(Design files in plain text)

━━━━━━━━━━

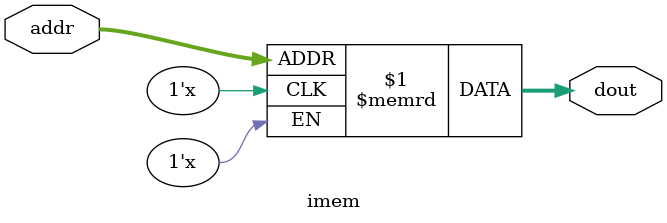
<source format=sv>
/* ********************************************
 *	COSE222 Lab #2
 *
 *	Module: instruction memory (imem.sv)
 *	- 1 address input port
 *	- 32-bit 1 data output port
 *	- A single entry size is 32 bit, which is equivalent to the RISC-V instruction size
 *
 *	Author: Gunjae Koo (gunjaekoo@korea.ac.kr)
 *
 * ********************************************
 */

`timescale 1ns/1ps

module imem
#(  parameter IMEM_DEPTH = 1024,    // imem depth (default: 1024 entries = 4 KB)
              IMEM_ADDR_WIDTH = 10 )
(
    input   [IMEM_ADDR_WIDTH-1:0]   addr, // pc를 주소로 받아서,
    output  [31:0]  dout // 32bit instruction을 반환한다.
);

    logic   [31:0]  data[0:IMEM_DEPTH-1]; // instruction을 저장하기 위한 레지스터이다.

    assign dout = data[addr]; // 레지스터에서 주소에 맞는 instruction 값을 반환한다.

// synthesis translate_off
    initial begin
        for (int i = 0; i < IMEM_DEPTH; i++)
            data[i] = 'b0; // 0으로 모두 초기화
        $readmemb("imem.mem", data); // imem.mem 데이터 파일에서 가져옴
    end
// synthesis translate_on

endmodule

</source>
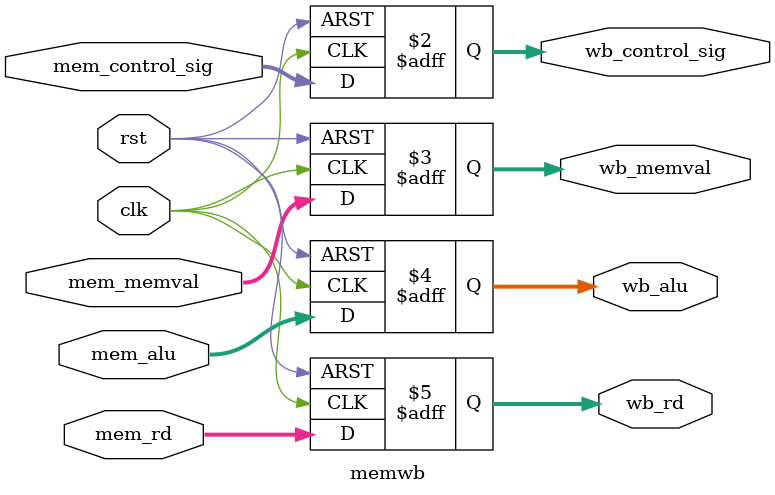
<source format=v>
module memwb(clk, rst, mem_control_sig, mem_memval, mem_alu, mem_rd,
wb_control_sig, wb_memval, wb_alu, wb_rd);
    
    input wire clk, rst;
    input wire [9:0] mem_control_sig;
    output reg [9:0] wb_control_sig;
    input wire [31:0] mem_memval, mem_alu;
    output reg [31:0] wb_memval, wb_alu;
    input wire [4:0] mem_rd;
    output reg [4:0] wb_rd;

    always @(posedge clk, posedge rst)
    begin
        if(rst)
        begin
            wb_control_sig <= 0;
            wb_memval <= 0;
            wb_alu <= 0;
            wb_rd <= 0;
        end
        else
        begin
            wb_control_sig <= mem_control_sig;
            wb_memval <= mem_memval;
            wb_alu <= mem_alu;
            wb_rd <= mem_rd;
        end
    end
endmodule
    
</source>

━━━━━━━━━━

From the records given above, reproduce all text exactly and exclude each picture.

Solution:
<source format=sv>
/* ********************************************
 *	COSE222 Lab #2
 *
 *	Module: instruction memory (imem.sv)
 *	- 1 address input port
 *	- 32-bit 1 data output port
 *	- A single entry size is 32 bit, which is equivalent to the RISC-V instruction size
 *
 *	Author: Gunjae Koo (gunjaekoo@korea.ac.kr)
 *
 * ********************************************
 */

`timescale 1ns/1ps

module imem
#(  parameter IMEM_DEPTH = 1024,    // imem depth (default: 1024 entries = 4 KB)
              IMEM_ADDR_WIDTH = 10 )
(
    input   [IMEM_ADDR_WIDTH-1:0]   addr, // pc를 주소로 받아서,
    output  [31:0]  dout // 32bit instruction을 반환한다.
);

    logic   [31:0]  data[0:IMEM_DEPTH-1]; // instruction을 저장하기 위한 레지스터이다.

    assign dout = data[addr]; // 레지스터에서 주소에 맞는 instruction 값을 반환한다.

// synthesis translate_off
    initial begin
        for (int i = 0; i < IMEM_DEPTH; i++)
            data[i] = 'b0; // 0으로 모두 초기화
        $readmemb("imem.mem", data); // imem.mem 데이터 파일에서 가져옴
    end
// synthesis translate_on

endmodule

</source>
<source format=v>
module memwb(clk, rst, mem_control_sig, mem_memval, mem_alu, mem_rd,
wb_control_sig, wb_memval, wb_alu, wb_rd);
    
    input wire clk, rst;
    input wire [9:0] mem_control_sig;
    output reg [9:0] wb_control_sig;
    input wire [31:0] mem_memval, mem_alu;
    output reg [31:0] wb_memval, wb_alu;
    input wire [4:0] mem_rd;
    output reg [4:0] wb_rd;

    always @(posedge clk, posedge rst)
    begin
        if(rst)
        begin
            wb_control_sig <= 0;
            wb_memval <= 0;
            wb_alu <= 0;
            wb_rd <= 0;
        end
        else
        begin
            wb_control_sig <= mem_control_sig;
            wb_memval <= mem_memval;
            wb_alu <= mem_alu;
            wb_rd <= mem_rd;
        end
    end
endmodule
    
</source>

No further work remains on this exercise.